**Data provided:**

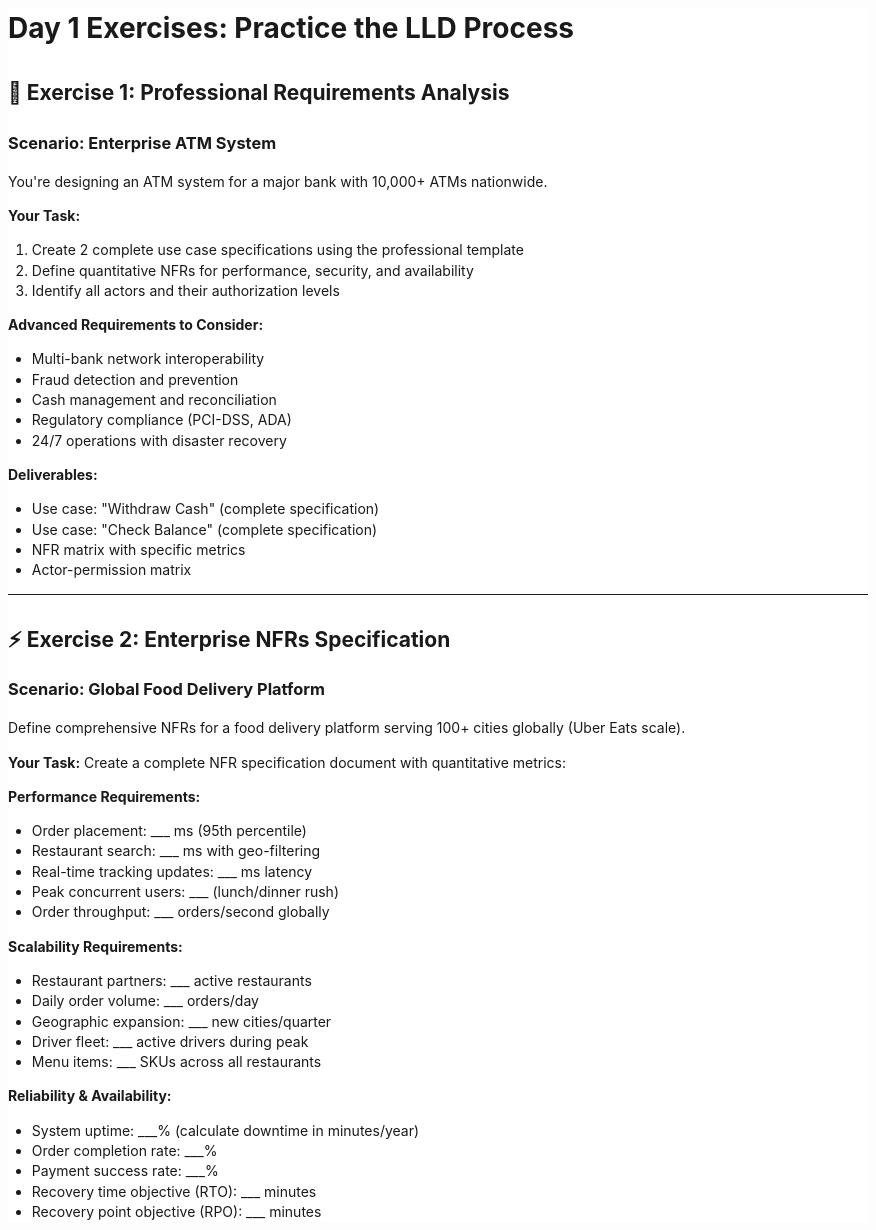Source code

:# Day 1 Exercises: Practice the LLD Process

## 🎯 **Exercise 1: Professional Requirements Analysis**

### **Scenario: Enterprise ATM System**
You're designing an ATM system for a major bank with 10,000+ ATMs nationwide.

**Your Task:**
1. Create 2 complete use case specifications using the professional template
2. Define quantitative NFRs for performance, security, and availability
3. Identify all actors and their authorization levels

**Advanced Requirements to Consider:**
- Multi-bank network interoperability
- Fraud detection and prevention
- Cash management and reconciliation
- Regulatory compliance (PCI-DSS, ADA)
- 24/7 operations with disaster recovery

**Deliverables:**
- Use case: "Withdraw Cash" (complete specification)
- Use case: "Check Balance" (complete specification)
- NFR matrix with specific metrics
- Actor-permission matrix

---

## ⚡ **Exercise 2: Enterprise NFRs Specification**

### **Scenario: Global Food Delivery Platform**
Define comprehensive NFRs for a food delivery platform serving 100+ cities globally (Uber Eats scale).

**Your Task:**
Create a complete NFR specification document with quantitative metrics:

**Performance Requirements:**
- Order placement: ___ ms (95th percentile)
- Restaurant search: ___ ms with geo-filtering
- Real-time tracking updates: ___ ms latency
- Peak concurrent users: ___ (lunch/dinner rush)
- Order throughput: ___ orders/second globally

**Scalability Requirements:**
- Restaurant partners: ___ active restaurants
- Daily order volume: ___ orders/day
- Geographic expansion: ___ new cities/quarter
- Driver fleet: ___ active drivers during peak
- Menu items: ___ SKUs across all restaurants

**Reliability & Availability:**
- System uptime: ___% (calculate downtime in minutes/year)
- Order completion rate: ___%
- Payment success rate: ___%
- Recovery time objective (RTO): ___ minutes
- Recovery point objective (RPO): ___ minutes
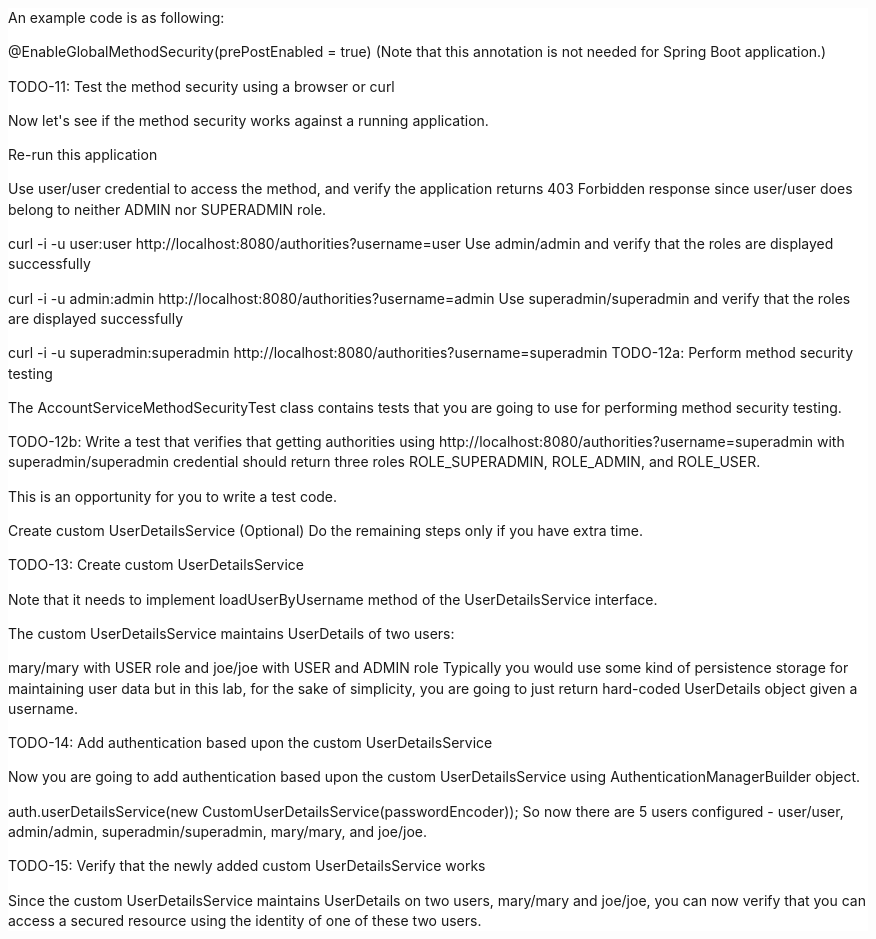 An example code is as following:

@EnableGlobalMethodSecurity(prePostEnabled = true)
(Note that this annotation is not needed for Spring Boot application.)

TODO-11: Test the method security using a browser or curl

Now let's see if the method security works against a running application.

Re-run this application

Use user/user credential to access the method, and verify the application returns 403 Forbidden response since user/user does belong to neither ADMIN nor SUPERADMIN role.

curl -i -u user:user http://localhost:8080/authorities?username=user
Use admin/admin and verify that the roles are displayed successfully

curl -i -u admin:admin http://localhost:8080/authorities?username=admin
Use superadmin/superadmin and verify that the roles are displayed successfully

curl -i -u superadmin:superadmin http://localhost:8080/authorities?username=superadmin
TODO-12a: Perform method security testing

The AccountServiceMethodSecurityTest class contains tests that you are going to use for performing method security testing.

TODO-12b: Write a test that verifies that getting authorities using http://localhost:8080/authorities?username=superadmin with superadmin/superadmin credential should return three roles ROLE_SUPERADMIN, ROLE_ADMIN, and ROLE_USER.

This is an opportunity for you to write a test code.

Create custom UserDetailsService (Optional)
Do the remaining steps only if you have extra time.

TODO-13: Create custom UserDetailsService

Note that it needs to implement loadUserByUsername method of the UserDetailsService interface.

The custom UserDetailsService maintains UserDetails of two users:

mary/mary with USER role and
joe/joe with USER and ADMIN role
Typically you would use some kind of persistence storage for maintaining user data but in this lab, for the sake of simplicity, you are going to just return hard-coded UserDetails object given a username.

TODO-14: Add authentication based upon the custom UserDetailsService

Now you are going to add authentication based upon the custom UserDetailsService using AuthenticationManagerBuilder object.

auth.userDetailsService(new CustomUserDetailsService(passwordEncoder));
So now there are 5 users configured - user/user, admin/admin, superadmin/superadmin, mary/mary, and joe/joe.

TODO-15: Verify that the newly added custom UserDetailsService works

Since the custom UserDetailsService maintains UserDetails on two users, mary/mary and joe/joe, you can now verify that you can access a secured resource using the identity of one of these two users.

**Exercise aim:** Reproduce the listing exactly, images omitted.

**Answer area:**
Source code

:# Day 1 Exercises: Practice the LLD Process

## 🎯 **Exercise 1: Professional Requirements Analysis**

### **Scenario: Enterprise ATM System**
You're designing an ATM system for a major bank with 10,000+ ATMs nationwide.

**Your Task:**
1. Create 2 complete use case specifications using the professional template
2. Define quantitative NFRs for performance, security, and availability
3. Identify all actors and their authorization levels

**Advanced Requirements to Consider:**
- Multi-bank network interoperability
- Fraud detection and prevention
- Cash management and reconciliation
- Regulatory compliance (PCI-DSS, ADA)
- 24/7 operations with disaster recovery

**Deliverables:**
- Use case: "Withdraw Cash" (complete specification)
- Use case: "Check Balance" (complete specification)
- NFR matrix with specific metrics
- Actor-permission matrix

---

## ⚡ **Exercise 2: Enterprise NFRs Specification**

### **Scenario: Global Food Delivery Platform**
Define comprehensive NFRs for a food delivery platform serving 100+ cities globally (Uber Eats scale).

**Your Task:**
Create a complete NFR specification document with quantitative metrics:

**Performance Requirements:**
- Order placement: ___ ms (95th percentile)
- Restaurant search: ___ ms with geo-filtering
- Real-time tracking updates: ___ ms latency
- Peak concurrent users: ___ (lunch/dinner rush)
- Order throughput: ___ orders/second globally

**Scalability Requirements:**
- Restaurant partners: ___ active restaurants
- Daily order volume: ___ orders/day
- Geographic expansion: ___ new cities/quarter
- Driver fleet: ___ active drivers during peak
- Menu items: ___ SKUs across all restaurants

**Reliability & Availability:**
- System uptime: ___% (calculate downtime in minutes/year)
- Order completion rate: ___%
- Payment success rate: ___%
- Recovery time objective (RTO): ___ minutes
- Recovery point objective (RPO): ___ minutes
 An example code is as following:

@EnableGlobalMethodSecurity(prePostEnabled = true)
(Note that this annotation is not needed for Spring Boot application.)

TODO-11: Test the method security using a browser or curl

Now let's see if the method security works against a running application.

Re-run this application

Use user/user credential to access the method, and verify the application returns 403 Forbidden response since user/user does belong to neither ADMIN nor SUPERADMIN role.

curl -i -u user:user http://localhost:8080/authorities?username=user
Use admin/admin and verify that the roles are displayed successfully

curl -i -u admin:admin http://localhost:8080/authorities?username=admin
Use superadmin/superadmin and verify that the roles are displayed successfully

curl -i -u superadmin:superadmin http://localhost:8080/authorities?username=superadmin
TODO-12a: Perform method security testing

The AccountServiceMethodSecurityTest class contains tests that you are going to use for performing method security testing.

TODO-12b: Write a test that verifies that getting authorities using http://localhost:8080/authorities?username=superadmin with superadmin/superadmin credential should return three roles ROLE_SUPERADMIN, ROLE_ADMIN, and ROLE_USER.

This is an opportunity for you to write a test code.

Create custom UserDetailsService (Optional)
Do the remaining steps only if you have extra time.

TODO-13: Create custom UserDetailsService

Note that it needs to implement loadUserByUsername method of the UserDetailsService interface.

The custom UserDetailsService maintains UserDetails of two users:

mary/mary with USER role and
joe/joe with USER and ADMIN role
Typically you would use some kind of persistence storage for maintaining user data but in this lab, for the sake of simplicity, you are going to just return hard-coded UserDetails object given a username.

TODO-14: Add authentication based upon the custom UserDetailsService

Now you are going to add authentication based upon the custom UserDetailsService using AuthenticationManagerBuilder object.

auth.userDetailsService(new CustomUserDetailsService(passwordEncoder));
So now there are 5 users configured - user/user, admin/admin, superadmin/superadmin, mary/mary, and joe/joe.

TODO-15: Verify that the newly added custom UserDetailsService works

Since the custom UserDetailsService maintains UserDetails on two users, mary/mary and joe/joe, you can now verify that you can access a secured resource using the identity of one of these two users.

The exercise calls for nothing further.